Panalpina noted the smaller size of air shipments: “The trend toward smaller shipments was accentuated. While the number of handled (air freight) files during the third quarter remained practically unchanged year-over-year, tonnage dropped by 8 percent,” in part reflecting recessionary conditions in Europe.

At the same time, one response among retailer and consumer goods makers to the pullback in consumer spending following the financial crisis is to seek lower-cost transportation options, even if that may mean longer lead times for products. With ocean costing some 5 percent of the cost of air freight (and with intermodal less expensive than trucking, as another example), supply chains are adjusting.

In a Sept. 6 earnings call in which air freight weakness was a key theme, UTi CEO Eric Kirchner told analysts that even though air-ocean rate spreads have narrowed somewhat, the cost difference is enough for many shippers to go with the lower cost ocean option. “Certain customers … would not normally consider ocean as an option because of the extended transit time. Even if they’re able to save less (with) ocean versus air … than they might have in the past, they are still able to save something. And if they’re able to do that and still operate their supply chains effectively, we would expect that to happen.”

The change is seen in dramatic form at FedEx, which has pivoted fundamentally away from its core, but now slow-growing, air express business, focusing instead on ocean forwarding and various forms of trucking-based services more appealing to cost-conscious shippers.

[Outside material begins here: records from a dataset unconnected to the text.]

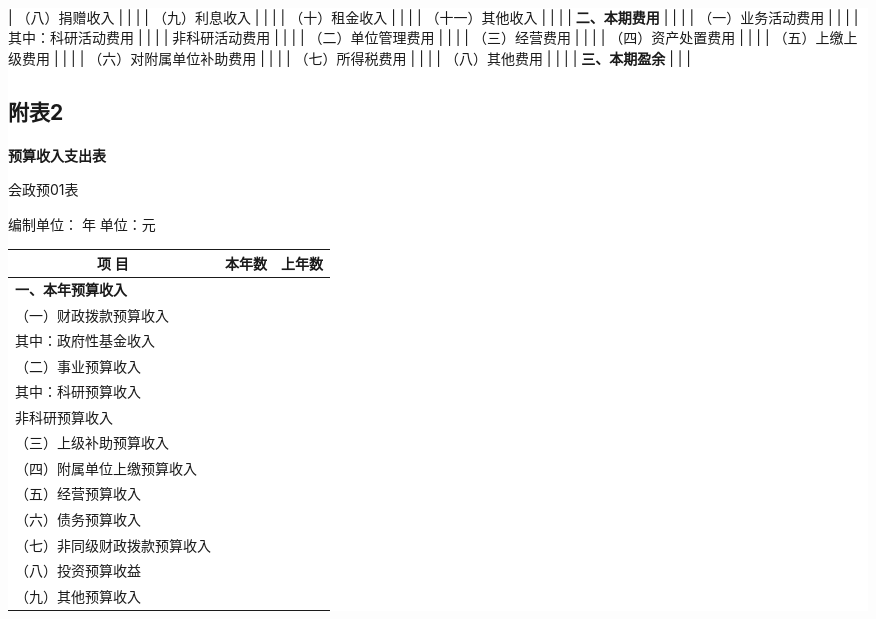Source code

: | （八）捐赠收入           |            |                |
| （九）利息收入           |            |                |
| （十）租金收入           |            |                |
| （十一）其他收入         |            |                |
| **二、本期费用**         |            |                |
| （一）业务活动费用       |            |                |
| 其中：科研活动费用       |            |                |
| 非科研活动费用           |            |                |
| （二）单位管理费用       |            |                |
| （三）经营费用           |            |                |
| （四）资产处置费用       |            |                |
| （五）上缴上级费用       |            |                |
| （六）对附属单位补助费用 |            |                |
| （七）所得税费用         |            |                |
| （八）其他费用           |            |                |
| **三、本期盈余**         |            |                |

 


 

 

## 附表2  

**预算收入支出表**

会政预01表

编制单位：                   年           单位：元

| **项 目**                    | **本年数** | **上年数** |
| ---------------------------- | ---------- | ---------- |
| **一、本年预算收入**         |            |            |
| （一）财政拨款预算收入       |            |            |
| 其中：政府性基金收入         |            |            |
| （二）事业预算收入           |            |            |
| 其中：科研预算收入           |            |            |
| 非科研预算收入               |            |            |
| （三）上级补助预算收入       |            |            |
| （四）附属单位上缴预算收入   |            |            |
| （五）经营预算收入           |            |            |
| （六）债务预算收入           |            |            |
| （七）非同级财政拨款预算收入 |            |            |
| （八）投资预算收益           |            |            |
| （九）其他预算收入           |            |            |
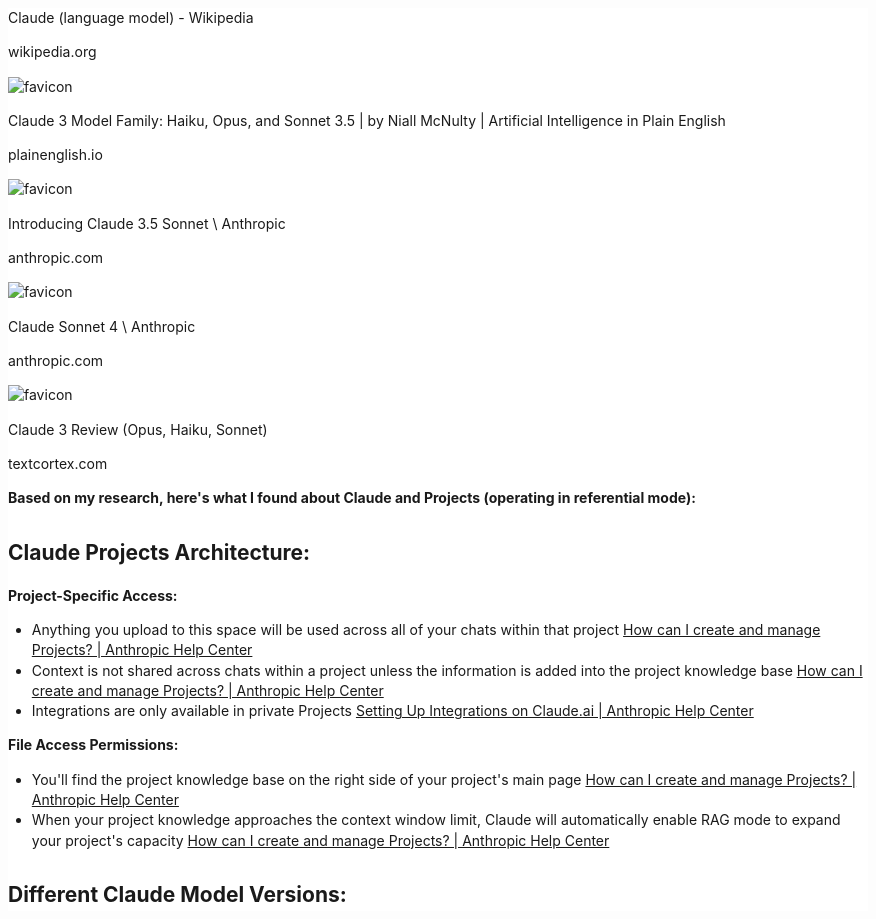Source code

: Claude (language model) - Wikipedia

wikipedia.org

![favicon](https://claude.ai/_next/image?url=https%3A%2F%2Fwww.google.com%2Fs2%2Ffavicons%3Fsz%3D64%26domain%3Dplainenglish.io&w=32&q=75)

Claude 3 Model Family: Haiku, Opus, and Sonnet 3.5 | by Niall McNulty | Artificial Intelligence in Plain English

plainenglish.io

![favicon](https://claude.ai/_next/image?url=https%3A%2F%2Fwww.google.com%2Fs2%2Ffavicons%3Fsz%3D64%26domain%3Danthropic.com&w=32&q=75)

Introducing Claude 3.5 Sonnet \\ Anthropic

anthropic.com

![favicon](https://claude.ai/_next/image?url=https%3A%2F%2Fwww.google.com%2Fs2%2Ffavicons%3Fsz%3D64%26domain%3Danthropic.com&w=32&q=75)

Claude Sonnet 4 \\ Anthropic

anthropic.com

![favicon](https://claude.ai/_next/image?url=https%3A%2F%2Fwww.google.com%2Fs2%2Ffavicons%3Fsz%3D64%26domain%3Dtextcortex.com&w=32&q=75)

Claude 3 Review (Opus, Haiku, Sonnet)

textcortex.com

**Based on my research, here's what I found about Claude and Projects (operating in referential mode):**

**Claude Projects Architecture:**
---------------------------------

**Project-Specific Access:**

*   Anything you upload to this space will be used across all of your chats within that project [How can I create and manage Projects? | Anthropic Help Center](https://support.anthropic.com/en/articles/9519177-how-can-i-create-and-manage-projects)
*   Context is not shared across chats within a project unless the information is added into the project knowledge base [How can I create and manage Projects? | Anthropic Help Center](https://support.anthropic.com/en/articles/9519177-how-can-i-create-and-manage-projects)
*   Integrations are only available in private Projects [Setting Up Integrations on Claude.ai | Anthropic Help Center](https://support.anthropic.com/en/articles/10168395-setting-up-integrations-on-claude-ai)

**File Access Permissions:**

*   You'll find the project knowledge base on the right side of your project's main page [How can I create and manage Projects? | Anthropic Help Center](https://support.anthropic.com/en/articles/9519177-how-can-i-create-and-manage-projects)
*   When your project knowledge approaches the context window limit, Claude will automatically enable RAG mode to expand your project's capacity [How can I create and manage Projects? | Anthropic Help Center](https://support.anthropic.com/en/articles/9519177-how-can-i-create-and-manage-projects)

**Different Claude Model Versions:**
------------------------------------
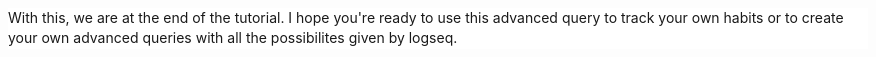 With this, we are at the end of the tutorial. I hope you're ready to use this advanced query to track your own habits or to create your own advanced queries with all the possibilites given by logseq.
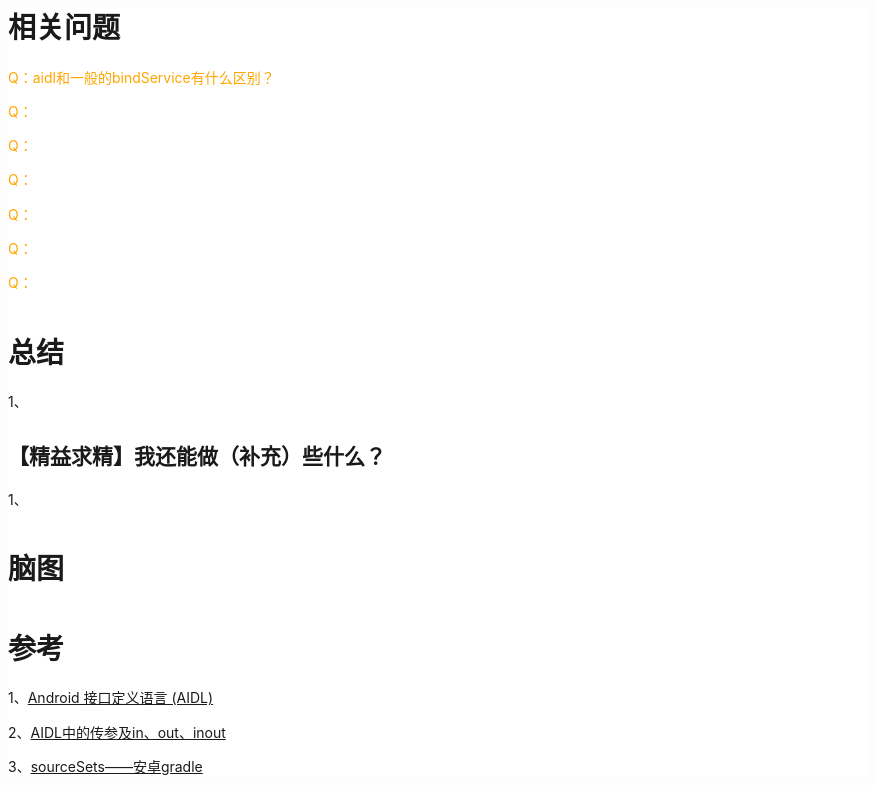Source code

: 









# 相关问题

<font color='orange'>Q：aidl和一般的bindService有什么区别？</font>



<font color='orange'>Q：</font>



<font color='orange'>Q：</font>



<font color='orange'>Q：</font>



<font color='orange'>Q：</font>



<font color='orange'>Q：</font>



<font color='orange'>Q：</font>



# 总结

1、

## 【精益求精】我还能做（补充）些什么？

1、



# 脑图



# 参考

1、[Android 接口定义语言 (AIDL)](https://developer.android.google.cn/guide/components/aidl)

2、[AIDL中的传参及in、out、inout](https://blog.csdn.net/chzphoenix/article/details/122706077)

3、[sourceSets——安卓gradle](https://blog.csdn.net/weixin_37625173/article/details/102616036)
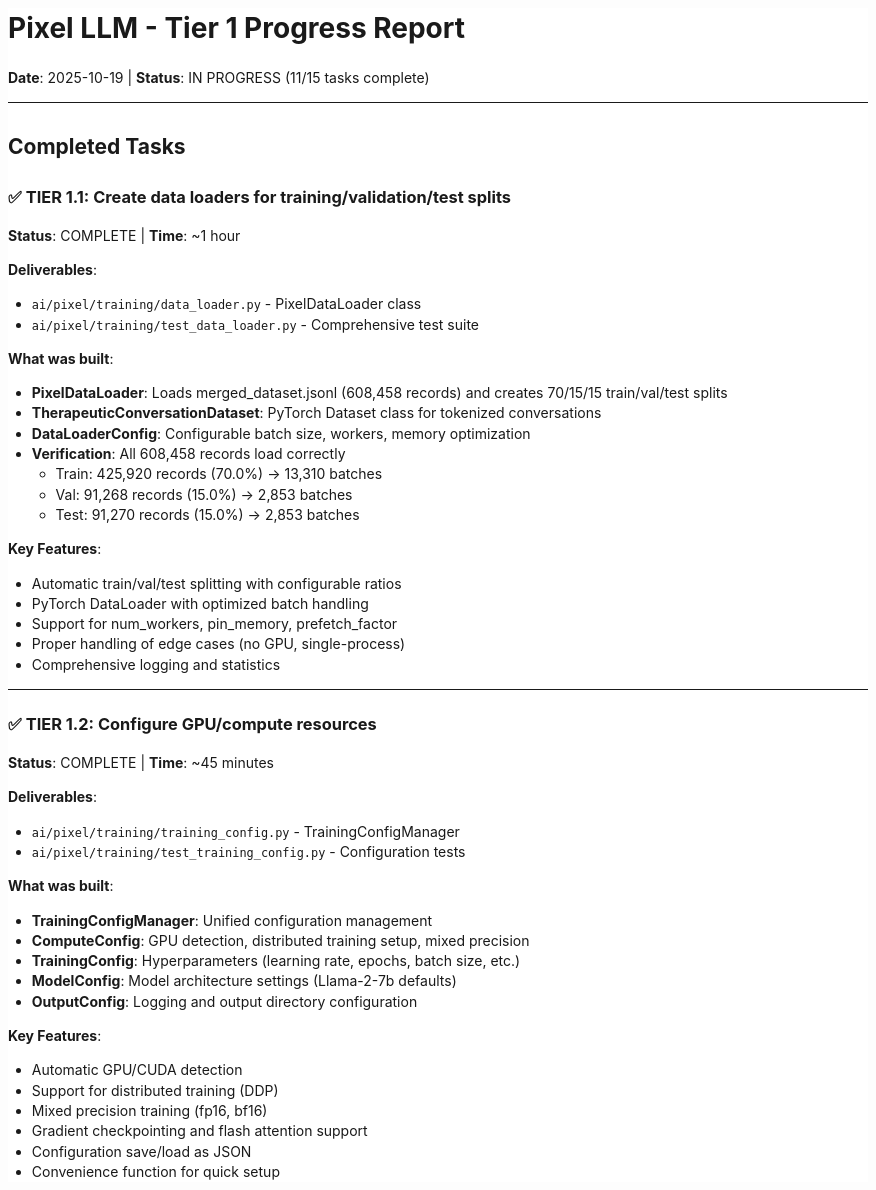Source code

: # Pixel LLM - Tier 1 Progress Report
**Date**: 2025-10-19 | **Status**: IN PROGRESS (11/15 tasks complete)

---

## Completed Tasks

### ✅ TIER 1.1: Create data loaders for training/validation/test splits
**Status**: COMPLETE | **Time**: ~1 hour

**Deliverables**:
- `ai/pixel/training/data_loader.py` - PixelDataLoader class
- `ai/pixel/training/test_data_loader.py` - Comprehensive test suite

**What was built**:
- **PixelDataLoader**: Loads merged_dataset.jsonl (608,458 records) and creates 70/15/15 train/val/test splits
- **TherapeuticConversationDataset**: PyTorch Dataset class for tokenized conversations
- **DataLoaderConfig**: Configurable batch size, workers, memory optimization
- **Verification**: All 608,458 records load correctly
  - Train: 425,920 records (70.0%) → 13,310 batches
  - Val: 91,268 records (15.0%) → 2,853 batches
  - Test: 91,270 records (15.0%) → 2,853 batches

**Key Features**:
- Automatic train/val/test splitting with configurable ratios
- PyTorch DataLoader with optimized batch handling
- Support for num_workers, pin_memory, prefetch_factor
- Proper handling of edge cases (no GPU, single-process)
- Comprehensive logging and statistics

---

### ✅ TIER 1.2: Configure GPU/compute resources
**Status**: COMPLETE | **Time**: ~45 minutes

**Deliverables**:
- `ai/pixel/training/training_config.py` - TrainingConfigManager
- `ai/pixel/training/test_training_config.py` - Configuration tests

**What was built**:
- **TrainingConfigManager**: Unified configuration management
- **ComputeConfig**: GPU detection, distributed training setup, mixed precision
- **TrainingConfig**: Hyperparameters (learning rate, epochs, batch size, etc.)
- **ModelConfig**: Model architecture settings (Llama-2-7b defaults)
- **OutputConfig**: Logging and output directory configuration

**Key Features**:
- Automatic GPU/CUDA detection
- Support for distributed training (DDP)
- Mixed precision training (fp16, bf16)
- Gradient checkpointing and flash attention support
- Configuration save/load as JSON
- Convenience function for quick setup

Since last year, “air freight’s been disproportionately affected as clients continue to ship in smaller quantities and increasingly favor ocean freight,” UTi CEO Eric Kirchner told analysts in a Sept. 6 earnings call. “Air freight continues to lag behind other modes. Ocean freight’s been steadier, which is encouraging.”

What’s interesting about the shift to ocean is that it’s occurring despite the possibly permanent shift to slow-steaming by ocean carriers and the resulting two additional days to most Asia-Europe and Asia-North America transit times. Shippers’ ability to make the shift in part reflects low interest rates rather than lower inventory-carrying costs, but it also shows how much companies are willing to optimize their supply chains around transportation cost. If there’s a dominant theme in 2012, that’s it.